To illustrate his point, he narrowed the definition of community-building as the ability to educate children from poverty. He then applied the research of economists Raj Chetty and Nathaniel Hendren (here and here), who have examined decades of income tax data. The statistic that Bishop used looked at counties’ ability to positively affect poor children’s income. Put another way: what percentage of poor children in a county improve their standing compared to other counties? In metropolitan counties, Bishop recalled that 25 percent of children improved their standing. The number rose to two-thirds in micropolitan counties and three-fourths in rural counties.
(In 2015, the New York Times “Upshot Blog” did an in-depth overview of the data set Bishop referenced. It is complete with summary articles and interactive maps showing where specific areas fall in relation to national averages. In North Carolina, the trends appear even more pronounced, with the most populous metro areas being among the country’s worst for upward income mobility and the micropolitan and rural counties being clearly stronger.)
It is a provocative way to think about education and community building.
4. “The cat rarely brands itself”
Some of the most informative sessions of the conference were ones involving Andy Levine, CEO of Development Counsellors International (DCI), a place-marketing company. Like any good marketing expert, Levine was full of digestible frames and practical advice.

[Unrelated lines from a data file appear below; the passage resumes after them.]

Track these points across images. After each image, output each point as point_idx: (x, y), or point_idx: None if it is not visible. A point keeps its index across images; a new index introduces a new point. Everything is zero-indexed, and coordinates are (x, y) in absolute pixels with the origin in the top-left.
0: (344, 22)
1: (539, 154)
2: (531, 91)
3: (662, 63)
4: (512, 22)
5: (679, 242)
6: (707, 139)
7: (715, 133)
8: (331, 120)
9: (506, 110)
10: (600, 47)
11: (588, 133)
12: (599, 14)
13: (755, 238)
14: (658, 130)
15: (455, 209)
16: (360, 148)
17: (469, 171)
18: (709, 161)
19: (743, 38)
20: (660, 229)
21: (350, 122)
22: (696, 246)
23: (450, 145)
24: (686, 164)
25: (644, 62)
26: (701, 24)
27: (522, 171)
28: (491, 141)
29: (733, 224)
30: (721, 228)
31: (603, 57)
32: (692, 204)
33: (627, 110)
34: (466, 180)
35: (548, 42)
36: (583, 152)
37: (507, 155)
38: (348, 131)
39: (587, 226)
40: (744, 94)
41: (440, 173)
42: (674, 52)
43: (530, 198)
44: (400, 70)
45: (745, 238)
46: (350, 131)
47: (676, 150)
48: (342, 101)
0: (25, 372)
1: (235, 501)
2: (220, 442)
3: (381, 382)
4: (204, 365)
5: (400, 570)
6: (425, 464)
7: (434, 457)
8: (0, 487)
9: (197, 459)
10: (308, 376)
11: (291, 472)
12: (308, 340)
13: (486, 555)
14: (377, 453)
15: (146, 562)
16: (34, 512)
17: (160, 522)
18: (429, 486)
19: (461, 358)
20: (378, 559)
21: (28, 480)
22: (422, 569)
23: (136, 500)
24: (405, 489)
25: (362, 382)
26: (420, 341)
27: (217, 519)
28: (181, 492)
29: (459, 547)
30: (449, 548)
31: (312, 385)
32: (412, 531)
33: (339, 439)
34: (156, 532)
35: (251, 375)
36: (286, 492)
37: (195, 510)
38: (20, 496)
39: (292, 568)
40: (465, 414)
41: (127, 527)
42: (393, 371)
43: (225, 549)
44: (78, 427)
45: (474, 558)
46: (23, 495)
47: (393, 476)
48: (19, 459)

One of the best the ideas was that smaller communities need to focus more on developing third-party endorsers to tout their strengths rather than expending resources on self-promotion. Successful companies and political candidates know this, but too many communities are slow to realize it. Specifically, Levine proposed relying three endorsers: (1) corporate leaders, (2) people who have moved to an area and are happy, and (3) the media to tell the story.
5. Bring back your sons and daughters
Three of the nine community leaders who represented their micropolitan community at the conference were 30-somethings who had spent time away from their community and returned home. That observation, as well as several of the discussions with community leaders, reinforced some research that I did 10 years ago: in many communities, the solution lies with these absent sons and daughters who left home in their twenties. Every micropolitan community has leaders who can tell stories about their daughters in New York or their sons in Charlotte. In some cases these expatriates are considering a return home, but in all cases we can learn about what factors keep them elsewhere and what communities can do to improve the odds of them returning.